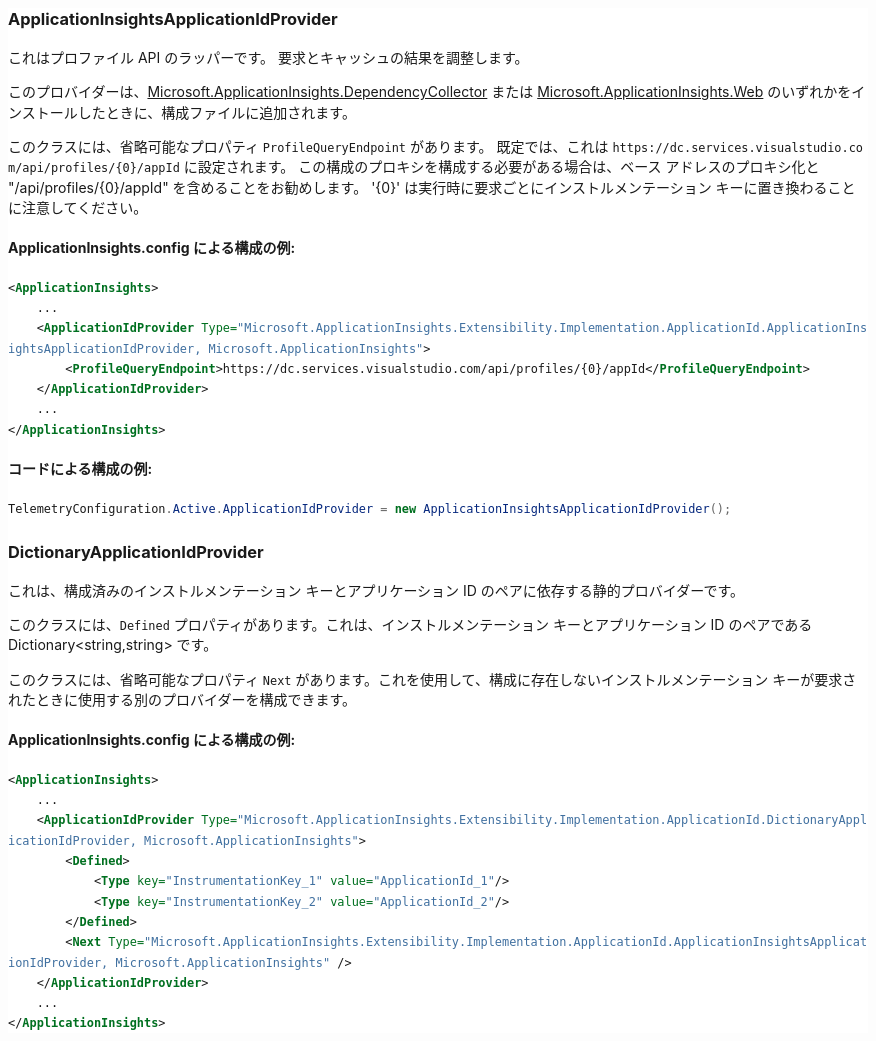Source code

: ### <a name="applicationinsightsapplicationidprovider"></a>ApplicationInsightsApplicationIdProvider

これはプロファイル API のラッパーです。 要求とキャッシュの結果を調整します。

このプロバイダーは、[Microsoft.ApplicationInsights.DependencyCollector](https://www.nuget.org/packages/Microsoft.ApplicationInsights.DependencyCollector) または [Microsoft.ApplicationInsights.Web](https://www.nuget.org/packages/Microsoft.ApplicationInsights.Web/) のいずれかをインストールしたときに、構成ファイルに追加されます。

このクラスには、省略可能なプロパティ `ProfileQueryEndpoint` があります。
既定では、これは `https://dc.services.visualstudio.com/api/profiles/{0}/appId` に設定されます。
この構成のプロキシを構成する必要がある場合は、ベース アドレスのプロキシ化と "/api/profiles/{0}/appId" を含めることをお勧めします。 '{0}' は実行時に要求ごとにインストルメンテーション キーに置き換わることに注意してください。

#### <a name="example-configuration-via-applicationinsightsconfig"></a>ApplicationInsights.config による構成の例:
```xml
<ApplicationInsights>
    ...
    <ApplicationIdProvider Type="Microsoft.ApplicationInsights.Extensibility.Implementation.ApplicationId.ApplicationInsightsApplicationIdProvider, Microsoft.ApplicationInsights">
        <ProfileQueryEndpoint>https://dc.services.visualstudio.com/api/profiles/{0}/appId</ProfileQueryEndpoint>
    </ApplicationIdProvider>
    ...
</ApplicationInsights>
```

#### <a name="example-configuration-via-code"></a>コードによる構成の例:
```csharp
TelemetryConfiguration.Active.ApplicationIdProvider = new ApplicationInsightsApplicationIdProvider();
```

### <a name="dictionaryapplicationidprovider"></a>DictionaryApplicationIdProvider

これは、構成済みのインストルメンテーション キーとアプリケーション ID のペアに依存する静的プロバイダーです。

このクラスには、`Defined` プロパティがあります。これは、インストルメンテーション キーとアプリケーション ID のペアである Dictionary<string,string> です。

このクラスには、省略可能なプロパティ `Next` があります。これを使用して、構成に存在しないインストルメンテーション キーが要求されたときに使用する別のプロバイダーを構成できます。

#### <a name="example-configuration-via-applicationinsightsconfig"></a>ApplicationInsights.config による構成の例:
```xml
<ApplicationInsights>
    ...
    <ApplicationIdProvider Type="Microsoft.ApplicationInsights.Extensibility.Implementation.ApplicationId.DictionaryApplicationIdProvider, Microsoft.ApplicationInsights">
        <Defined>
            <Type key="InstrumentationKey_1" value="ApplicationId_1"/>
            <Type key="InstrumentationKey_2" value="ApplicationId_2"/>
        </Defined>
        <Next Type="Microsoft.ApplicationInsights.Extensibility.Implementation.ApplicationId.ApplicationInsightsApplicationIdProvider, Microsoft.ApplicationInsights" />
    </ApplicationIdProvider>
    ...
</ApplicationInsights>
```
....
• [Problem requirements]: Your job is to copy each entry exactly as written; the pictures do not go in.

• [Response to the exercise]:
Source code

: ### <a name="applicationinsightsapplicationidprovider"></a>ApplicationInsightsApplicationIdProvider

これはプロファイル API のラッパーです。 要求とキャッシュの結果を調整します。

このプロバイダーは、[Microsoft.ApplicationInsights.DependencyCollector](https://www.nuget.org/packages/Microsoft.ApplicationInsights.DependencyCollector) または [Microsoft.ApplicationInsights.Web](https://www.nuget.org/packages/Microsoft.ApplicationInsights.Web/) のいずれかをインストールしたときに、構成ファイルに追加されます。

このクラスには、省略可能なプロパティ `ProfileQueryEndpoint` があります。
既定では、これは `https://dc.services.visualstudio.com/api/profiles/{0}/appId` に設定されます。
この構成のプロキシを構成する必要がある場合は、ベース アドレスのプロキシ化と "/api/profiles/{0}/appId" を含めることをお勧めします。 '{0}' は実行時に要求ごとにインストルメンテーション キーに置き換わることに注意してください。

#### <a name="example-configuration-via-applicationinsightsconfig"></a>ApplicationInsights.config による構成の例:
```xml
<ApplicationInsights>
    ...
    <ApplicationIdProvider Type="Microsoft.ApplicationInsights.Extensibility.Implementation.ApplicationId.ApplicationInsightsApplicationIdProvider, Microsoft.ApplicationInsights">
        <ProfileQueryEndpoint>https://dc.services.visualstudio.com/api/profiles/{0}/appId</ProfileQueryEndpoint>
    </ApplicationIdProvider>
    ...
</ApplicationInsights>
```

#### <a name="example-configuration-via-code"></a>コードによる構成の例:
```csharp
TelemetryConfiguration.Active.ApplicationIdProvider = new ApplicationInsightsApplicationIdProvider();
```

### <a name="dictionaryapplicationidprovider"></a>DictionaryApplicationIdProvider

これは、構成済みのインストルメンテーション キーとアプリケーション ID のペアに依存する静的プロバイダーです。

このクラスには、`Defined` プロパティがあります。これは、インストルメンテーション キーとアプリケーション ID のペアである Dictionary<string,string> です。

このクラスには、省略可能なプロパティ `Next` があります。これを使用して、構成に存在しないインストルメンテーション キーが要求されたときに使用する別のプロバイダーを構成できます。

#### <a name="example-configuration-via-applicationinsightsconfig"></a>ApplicationInsights.config による構成の例:
```xml
<ApplicationInsights>
    ...
    <ApplicationIdProvider Type="Microsoft.ApplicationInsights.Extensibility.Implementation.ApplicationId.DictionaryApplicationIdProvider, Microsoft.ApplicationInsights">
        <Defined>
            <Type key="InstrumentationKey_1" value="ApplicationId_1"/>
            <Type key="InstrumentationKey_2" value="ApplicationId_2"/>
        </Defined>
        <Next Type="Microsoft.ApplicationInsights.Extensibility.Implementation.ApplicationId.ApplicationInsightsApplicationIdProvider, Microsoft.ApplicationInsights" />
    </ApplicationIdProvider>
    ...
</ApplicationInsights>
```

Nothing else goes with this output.